Companies or institutions appropriating local communities’ knowledge of biodiversity and its uses (with or without their permission) are effectively creating private, profit-generating monopoly rights. This frequently gives rise to an ironic situation of ‘reverse transfer of technology’ in which the poorest transfer their knowledge to the rich developed world, often for little or no reward.

There are multiple benefits for intellectual property owners, the most obvious being the profits generated following the successful commercialization of their patented products. Less obvious, perhaps, is the fact that a select number of global corporations are steadily increasing their control over the world’s staple food crops including maize, potato, soybeans and wheat. Indeed, techniques to decode and identify the best plant genes are accelerating and the biotechnology industry is racing to map the genomes of the world’s staple food crops with a view to patenting the results.

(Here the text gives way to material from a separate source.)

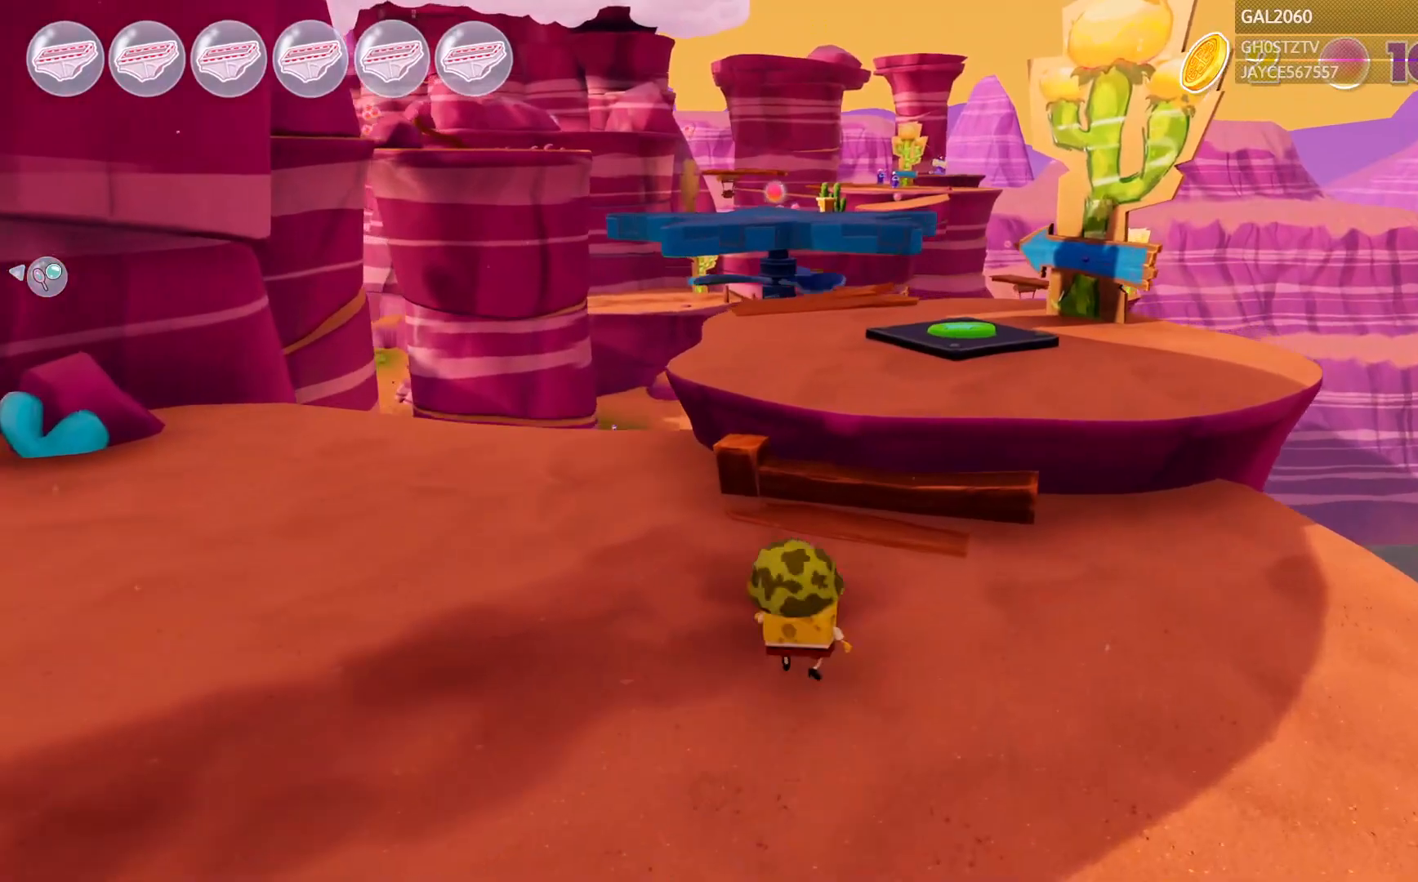
{"buttons": [], "right_stick": "center", "events": []}
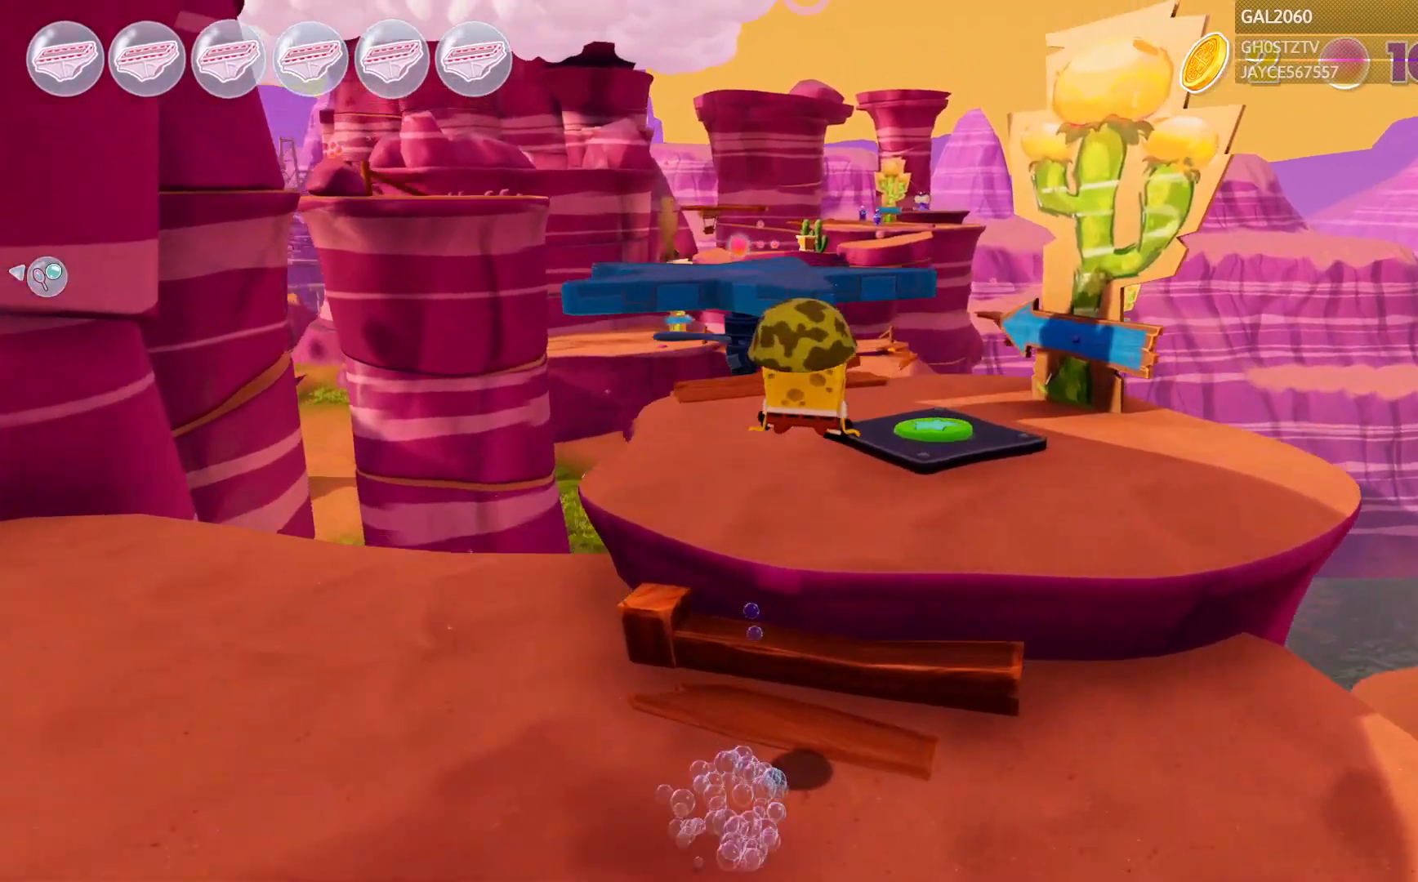
{"buttons": [], "right_stick": "center", "events": []}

In complete contrast, the impacts on those relinquishing their intellectual property rights are almost wholly negative. Traditional knowledge may have been painstakingly developed by many generations over the centuries, but people and communities can - at the stroke of a pen - find themselves unable to use that knowledge either for their own benefit or as a means of generating income. They may even find themselves obliged to buy the knowledge back, at hugely inflated monopoly prices. Farmers for example, may have to buy seeds from large agricultural corporations rather than saving and exchanging seeds amongst themselves. In short, traditional knowledge about the conservation and sustainable use of biodiversity is being eroded.

Friends of the Earth believes that the TRIPs Agreement must not restrict the right of governments and peoples to promote and protect essential public interests in relation to health, the environment and development. The patenting of life and the theft of traditional knowledge must be prohibited.